Articles | Volume 21, issue 2
Hydrol. Earth Syst. Sci., 21, 821–837, 2017
Hydrol. Earth Syst. Sci., 21, 821–837, 2017

Research article 10 Feb 2017

Research article | 10 Feb 2017

Validation of terrestrial water storage variations as simulated by different global numerical models with GRACE satellite observations

Liangjing Zhang1, Henryk Dobslaw1, Tobias Stacke2, Andreas Güntner1, Robert Dill1, and Maik Thomas1,3 Liangjing Zhang et al.
  • 1Helmholtz Centre Potsdam, GFZ German Research Centre for Geosciences, 14473 Potsdam, Germany
  • 2Max Planck Institute for Meteorology, Hamburg, Germany
  • 3Institute of Meteorology, Free University of Berlin, Berlin, Germany

Abstract.

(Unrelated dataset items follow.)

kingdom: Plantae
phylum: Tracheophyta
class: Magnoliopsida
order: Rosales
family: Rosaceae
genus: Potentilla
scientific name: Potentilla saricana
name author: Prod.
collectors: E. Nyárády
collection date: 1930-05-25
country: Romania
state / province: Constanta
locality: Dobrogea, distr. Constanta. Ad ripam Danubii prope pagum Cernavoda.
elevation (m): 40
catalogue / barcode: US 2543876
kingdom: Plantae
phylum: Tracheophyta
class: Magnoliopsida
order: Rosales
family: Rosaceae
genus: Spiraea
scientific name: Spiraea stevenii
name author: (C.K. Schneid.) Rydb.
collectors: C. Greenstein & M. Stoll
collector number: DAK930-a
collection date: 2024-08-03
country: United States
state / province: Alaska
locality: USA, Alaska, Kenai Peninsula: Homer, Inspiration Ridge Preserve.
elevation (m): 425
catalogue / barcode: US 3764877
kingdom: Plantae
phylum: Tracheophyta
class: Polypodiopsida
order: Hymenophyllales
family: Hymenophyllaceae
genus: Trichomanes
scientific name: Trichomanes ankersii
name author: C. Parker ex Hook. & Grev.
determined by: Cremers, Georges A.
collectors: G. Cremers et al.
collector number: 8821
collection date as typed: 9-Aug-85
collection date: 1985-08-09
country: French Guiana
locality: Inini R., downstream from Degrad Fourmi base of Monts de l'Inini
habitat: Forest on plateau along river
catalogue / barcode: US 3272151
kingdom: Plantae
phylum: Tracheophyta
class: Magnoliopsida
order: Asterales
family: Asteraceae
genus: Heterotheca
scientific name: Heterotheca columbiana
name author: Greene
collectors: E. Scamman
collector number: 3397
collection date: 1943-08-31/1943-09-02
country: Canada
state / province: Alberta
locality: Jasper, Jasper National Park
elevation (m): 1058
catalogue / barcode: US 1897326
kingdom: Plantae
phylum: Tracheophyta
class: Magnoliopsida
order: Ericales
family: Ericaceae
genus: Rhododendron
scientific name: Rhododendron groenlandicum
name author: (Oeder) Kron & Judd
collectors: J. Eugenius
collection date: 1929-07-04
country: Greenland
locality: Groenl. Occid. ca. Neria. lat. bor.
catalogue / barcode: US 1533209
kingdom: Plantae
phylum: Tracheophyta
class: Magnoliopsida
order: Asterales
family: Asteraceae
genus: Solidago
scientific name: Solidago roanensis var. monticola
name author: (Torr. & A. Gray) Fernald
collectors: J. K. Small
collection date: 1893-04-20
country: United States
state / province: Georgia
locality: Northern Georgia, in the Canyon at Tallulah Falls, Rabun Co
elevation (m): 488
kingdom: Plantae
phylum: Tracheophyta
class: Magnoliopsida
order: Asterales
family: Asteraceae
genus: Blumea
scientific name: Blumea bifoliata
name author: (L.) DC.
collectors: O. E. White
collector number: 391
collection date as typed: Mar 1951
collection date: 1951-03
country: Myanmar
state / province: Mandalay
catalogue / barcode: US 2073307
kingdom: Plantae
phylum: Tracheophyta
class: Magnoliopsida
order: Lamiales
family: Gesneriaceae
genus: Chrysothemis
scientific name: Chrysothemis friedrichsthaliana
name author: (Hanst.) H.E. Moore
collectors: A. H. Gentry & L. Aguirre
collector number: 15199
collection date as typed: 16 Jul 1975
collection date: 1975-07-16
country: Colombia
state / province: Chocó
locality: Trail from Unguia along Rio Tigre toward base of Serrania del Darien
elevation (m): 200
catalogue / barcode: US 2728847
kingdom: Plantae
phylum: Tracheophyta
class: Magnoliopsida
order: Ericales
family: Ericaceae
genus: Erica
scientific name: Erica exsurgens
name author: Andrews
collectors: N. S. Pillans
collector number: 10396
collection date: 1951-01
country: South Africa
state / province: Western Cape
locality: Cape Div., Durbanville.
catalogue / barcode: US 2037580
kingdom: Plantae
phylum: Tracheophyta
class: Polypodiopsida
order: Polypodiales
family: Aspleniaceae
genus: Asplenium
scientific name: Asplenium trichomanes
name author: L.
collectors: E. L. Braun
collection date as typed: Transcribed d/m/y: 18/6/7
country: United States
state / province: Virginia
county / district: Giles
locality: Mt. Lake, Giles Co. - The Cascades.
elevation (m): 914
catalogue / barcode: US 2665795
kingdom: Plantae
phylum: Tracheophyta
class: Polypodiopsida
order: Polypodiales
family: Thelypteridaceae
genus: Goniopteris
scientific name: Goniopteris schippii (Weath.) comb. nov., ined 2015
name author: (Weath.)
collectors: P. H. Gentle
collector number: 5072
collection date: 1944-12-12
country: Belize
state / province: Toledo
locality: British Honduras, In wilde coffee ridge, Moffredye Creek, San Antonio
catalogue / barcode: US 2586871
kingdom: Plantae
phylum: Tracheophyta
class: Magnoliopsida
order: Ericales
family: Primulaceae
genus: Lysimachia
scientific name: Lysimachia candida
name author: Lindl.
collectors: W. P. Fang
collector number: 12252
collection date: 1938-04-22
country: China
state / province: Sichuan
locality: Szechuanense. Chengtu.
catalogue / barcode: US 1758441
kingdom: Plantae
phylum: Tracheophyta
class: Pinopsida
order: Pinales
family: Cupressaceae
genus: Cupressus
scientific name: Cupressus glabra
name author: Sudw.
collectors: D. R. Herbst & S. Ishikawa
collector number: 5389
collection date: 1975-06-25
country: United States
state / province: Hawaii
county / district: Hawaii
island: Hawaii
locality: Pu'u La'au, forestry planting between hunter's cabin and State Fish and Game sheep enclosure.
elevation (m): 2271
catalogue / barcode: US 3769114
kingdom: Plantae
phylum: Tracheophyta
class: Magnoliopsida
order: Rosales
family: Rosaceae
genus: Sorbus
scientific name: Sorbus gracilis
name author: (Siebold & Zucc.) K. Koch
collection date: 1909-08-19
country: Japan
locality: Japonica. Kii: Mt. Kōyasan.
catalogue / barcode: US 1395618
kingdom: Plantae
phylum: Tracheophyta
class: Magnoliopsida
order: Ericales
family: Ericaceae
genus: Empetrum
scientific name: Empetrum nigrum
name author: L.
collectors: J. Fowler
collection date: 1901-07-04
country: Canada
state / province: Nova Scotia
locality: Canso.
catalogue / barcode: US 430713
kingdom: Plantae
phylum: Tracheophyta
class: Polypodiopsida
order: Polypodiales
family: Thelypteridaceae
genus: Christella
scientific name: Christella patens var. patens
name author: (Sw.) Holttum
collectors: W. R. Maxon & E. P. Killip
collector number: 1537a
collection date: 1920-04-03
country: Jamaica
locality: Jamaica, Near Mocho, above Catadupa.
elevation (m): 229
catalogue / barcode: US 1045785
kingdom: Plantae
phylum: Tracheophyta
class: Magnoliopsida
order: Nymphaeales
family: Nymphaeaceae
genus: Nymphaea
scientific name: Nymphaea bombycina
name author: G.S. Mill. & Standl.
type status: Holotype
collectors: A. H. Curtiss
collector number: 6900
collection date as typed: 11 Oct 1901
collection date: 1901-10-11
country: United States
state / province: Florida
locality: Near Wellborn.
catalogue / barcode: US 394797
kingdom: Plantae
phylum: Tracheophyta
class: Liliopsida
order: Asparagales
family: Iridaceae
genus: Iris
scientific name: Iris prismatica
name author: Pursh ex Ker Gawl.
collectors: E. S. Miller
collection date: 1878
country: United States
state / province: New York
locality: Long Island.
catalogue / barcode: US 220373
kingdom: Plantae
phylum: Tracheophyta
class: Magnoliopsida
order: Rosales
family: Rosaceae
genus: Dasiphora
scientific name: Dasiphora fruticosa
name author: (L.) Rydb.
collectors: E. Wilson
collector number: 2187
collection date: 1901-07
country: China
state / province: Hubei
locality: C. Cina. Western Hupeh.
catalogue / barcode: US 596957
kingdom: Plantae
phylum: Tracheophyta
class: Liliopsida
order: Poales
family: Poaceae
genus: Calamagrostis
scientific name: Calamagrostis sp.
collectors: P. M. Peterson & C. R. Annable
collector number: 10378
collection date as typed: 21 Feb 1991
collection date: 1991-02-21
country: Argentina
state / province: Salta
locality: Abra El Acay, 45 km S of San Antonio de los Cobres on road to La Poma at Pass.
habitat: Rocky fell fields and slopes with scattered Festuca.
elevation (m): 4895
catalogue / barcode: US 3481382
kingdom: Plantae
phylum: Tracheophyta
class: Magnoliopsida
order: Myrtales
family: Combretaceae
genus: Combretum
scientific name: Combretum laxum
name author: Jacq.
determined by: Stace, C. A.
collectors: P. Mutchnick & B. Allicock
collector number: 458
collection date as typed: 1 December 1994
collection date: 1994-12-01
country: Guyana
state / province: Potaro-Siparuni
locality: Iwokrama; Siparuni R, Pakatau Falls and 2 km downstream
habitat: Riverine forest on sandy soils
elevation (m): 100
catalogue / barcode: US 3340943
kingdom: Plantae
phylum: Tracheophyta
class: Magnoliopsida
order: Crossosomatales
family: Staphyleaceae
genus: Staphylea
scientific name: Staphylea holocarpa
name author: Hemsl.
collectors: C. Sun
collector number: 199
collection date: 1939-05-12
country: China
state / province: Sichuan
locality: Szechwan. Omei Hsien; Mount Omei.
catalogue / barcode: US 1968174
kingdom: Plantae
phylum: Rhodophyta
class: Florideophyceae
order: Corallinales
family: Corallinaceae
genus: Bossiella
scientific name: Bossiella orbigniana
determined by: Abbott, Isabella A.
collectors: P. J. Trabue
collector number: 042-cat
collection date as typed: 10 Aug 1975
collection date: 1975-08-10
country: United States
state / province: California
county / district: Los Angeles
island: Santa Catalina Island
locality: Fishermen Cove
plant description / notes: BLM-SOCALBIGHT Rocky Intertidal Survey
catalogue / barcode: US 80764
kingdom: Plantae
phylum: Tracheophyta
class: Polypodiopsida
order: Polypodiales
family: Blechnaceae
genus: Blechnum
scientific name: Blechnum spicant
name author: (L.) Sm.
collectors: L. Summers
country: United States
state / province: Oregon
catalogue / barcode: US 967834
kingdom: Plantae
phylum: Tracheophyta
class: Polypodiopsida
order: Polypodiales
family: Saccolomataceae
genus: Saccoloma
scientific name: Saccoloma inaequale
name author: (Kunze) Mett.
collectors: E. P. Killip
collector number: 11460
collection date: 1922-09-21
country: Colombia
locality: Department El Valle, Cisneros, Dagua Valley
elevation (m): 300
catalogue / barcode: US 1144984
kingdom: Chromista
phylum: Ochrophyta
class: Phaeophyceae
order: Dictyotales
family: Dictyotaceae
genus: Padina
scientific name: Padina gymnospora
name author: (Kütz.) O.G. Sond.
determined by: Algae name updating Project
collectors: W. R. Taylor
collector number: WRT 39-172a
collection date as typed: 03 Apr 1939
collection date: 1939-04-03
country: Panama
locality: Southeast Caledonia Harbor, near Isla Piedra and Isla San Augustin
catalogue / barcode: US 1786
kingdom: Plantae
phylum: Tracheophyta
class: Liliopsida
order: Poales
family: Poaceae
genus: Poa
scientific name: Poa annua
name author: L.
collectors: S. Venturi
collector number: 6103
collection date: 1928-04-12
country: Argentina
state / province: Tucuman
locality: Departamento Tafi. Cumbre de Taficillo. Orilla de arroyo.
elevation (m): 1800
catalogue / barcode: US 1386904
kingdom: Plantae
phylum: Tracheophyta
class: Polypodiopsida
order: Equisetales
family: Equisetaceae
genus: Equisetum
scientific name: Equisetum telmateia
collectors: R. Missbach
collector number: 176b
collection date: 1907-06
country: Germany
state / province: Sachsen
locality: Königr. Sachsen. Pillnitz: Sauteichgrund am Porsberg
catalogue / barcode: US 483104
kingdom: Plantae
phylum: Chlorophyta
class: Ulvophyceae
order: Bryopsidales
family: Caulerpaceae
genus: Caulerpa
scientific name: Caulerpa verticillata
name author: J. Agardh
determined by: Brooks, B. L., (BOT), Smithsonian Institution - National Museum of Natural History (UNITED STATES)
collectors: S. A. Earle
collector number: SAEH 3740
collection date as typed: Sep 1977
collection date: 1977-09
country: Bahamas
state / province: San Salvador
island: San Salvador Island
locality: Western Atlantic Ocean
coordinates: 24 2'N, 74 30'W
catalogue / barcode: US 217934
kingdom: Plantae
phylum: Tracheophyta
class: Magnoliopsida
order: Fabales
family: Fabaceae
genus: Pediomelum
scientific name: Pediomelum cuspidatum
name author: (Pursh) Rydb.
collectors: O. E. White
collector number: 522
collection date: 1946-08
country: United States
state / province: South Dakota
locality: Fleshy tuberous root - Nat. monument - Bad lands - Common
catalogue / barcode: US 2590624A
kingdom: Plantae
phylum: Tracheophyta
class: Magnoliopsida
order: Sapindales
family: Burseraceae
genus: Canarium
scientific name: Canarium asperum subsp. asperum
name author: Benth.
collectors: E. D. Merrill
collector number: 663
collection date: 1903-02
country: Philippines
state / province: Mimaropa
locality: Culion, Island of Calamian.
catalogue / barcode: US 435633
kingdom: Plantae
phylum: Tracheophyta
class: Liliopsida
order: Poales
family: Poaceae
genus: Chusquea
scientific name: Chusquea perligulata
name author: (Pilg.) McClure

Estimates of terrestrial water storage (TWS) variations from the Gravity Recovery and Climate Experiment (GRACE) satellite mission are used to assess the accuracy of four global numerical model realizations that simulate the continental branch of the global water cycle. Based on four different validation metrics, we demonstrate that for the 31 largest discharge basins worldwide all model runs agree with the observations to a very limited degree only, together with large spreads among the models themselves. Since we apply a common atmospheric forcing data set to all hydrological models considered, we conclude that those discrepancies are not entirely related to uncertainties in meteorologic input, but instead to the model structure and parametrization, and in particular to the representation of individual storage components with different spatial characteristics in each of the models. TWS as monitored by the GRACE mission is therefore a valuable validation data set for global numerical simulations of the terrestrial water storage since it is sensitive to very different model physics in individual basins, which offers helpful insight to modellers for the future improvement of large-scale numerical models of the global terrestrial water cycle.

Short summary
Global numerical models perform differently, as has been found in some model intercomparison studies, which mainly focused on components like evapotranspiration, soil moisture or runoff. We have applied terrestrial water storage that is estimated from a GRACE-based state-of-art post-processing method to validate four global numerical models and try to identify the advantages and deficiencies of a certain model. GRACE-based TWS demonstrates its additional benefits to improve the models in future.